Yıllardır kötü yönetilen ve borca batırılan bir belediye devir almış.
Ağlamıyor ama!
Sızlanmıyor!
İş başına geldiği günden beri tasarruf edip ayakta durmanın yollarını arayıp, hizmet üretmeye halkının yanında olmaya çalışıyor.
Bir de bizimkine bakın!
İlkadım Belediye Başkanı Necaattin Demirtaş’a...
Cennet bahçeleri teslim aldı demiyorum.
Kasası ağzına kadar dolu bir belediye de…
Ama talip olurken ne ile karşılaşacağını biliyordu.

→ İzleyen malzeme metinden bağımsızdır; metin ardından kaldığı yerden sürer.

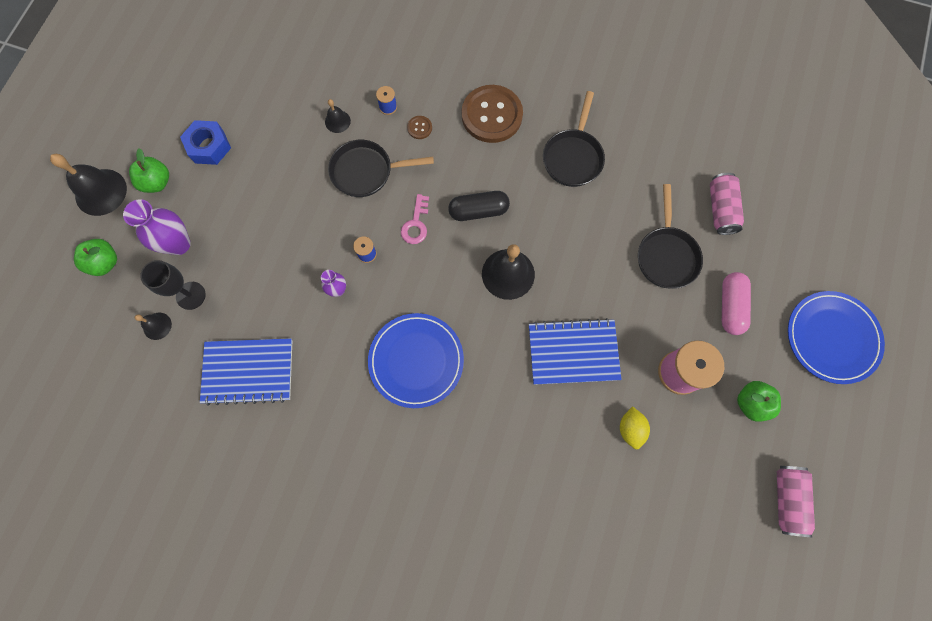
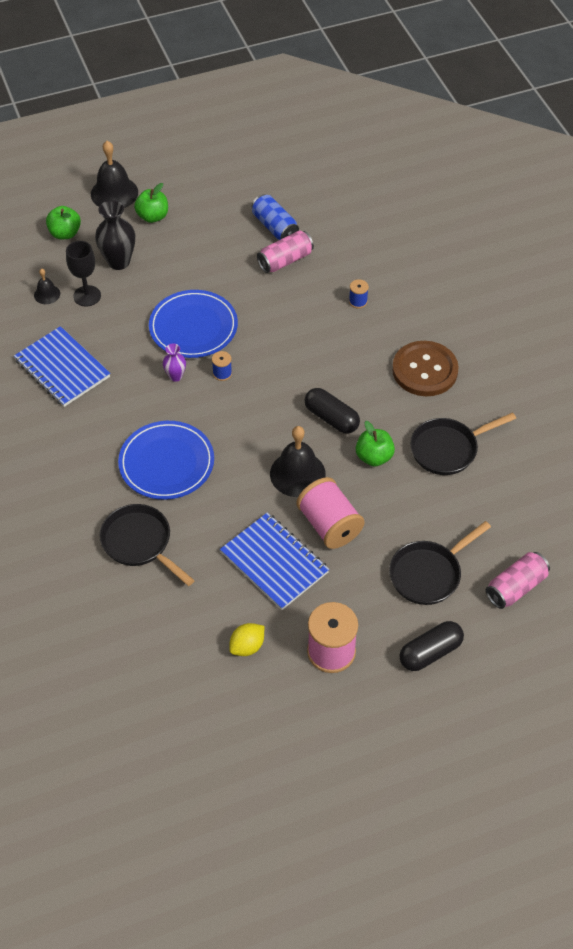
camera: 50 degrees right, 20 degrees down
purple vase [123,199,191,255] -> black vase [95,200,135,270]
blue nut [180,120,231,165] -> none
black bell [325,99,351,133] -> none
black pan [328,140,434,197] -> black pan moved to [100,504,195,586]
pink key [401,194,429,244] -> none
brown button [407,116,432,139] -> none
pink capsule [722,272,751,335] -> black capsule [399,621,464,671]
green apple [737,381,781,422] -> green apple moved to [356,421,395,467]
pink can [777,466,815,537] -> pink can moved to [257,230,314,273]
blue plate [788,291,885,384] -> blue plate moved to [149,290,238,358]
none -> blue can [252,194,299,240]
none -> pink spool [296,477,365,549]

Sıkışınca “Halk adamıyım” der Sayın Demirtaş.
Ama ilk yaptığı şey 20 yıl öncesinden halkın delik cebine el atmak.
20 yıl hesabı sorulması akla gelmemiş çevre temizlik vergileri için halka icra göndermek.
Belediyeye gelir temin etmek için bu da bir yöntem, bu da bir çözümdür sevgili başkan.
Ama aklına ilk gelen çözüm;
“Abalıya vurmak, halkın boş cebine el atmak” olan birine,
“Halk Adamı” demek, bundan böyle kimsenin aklına gelmez, bilesin!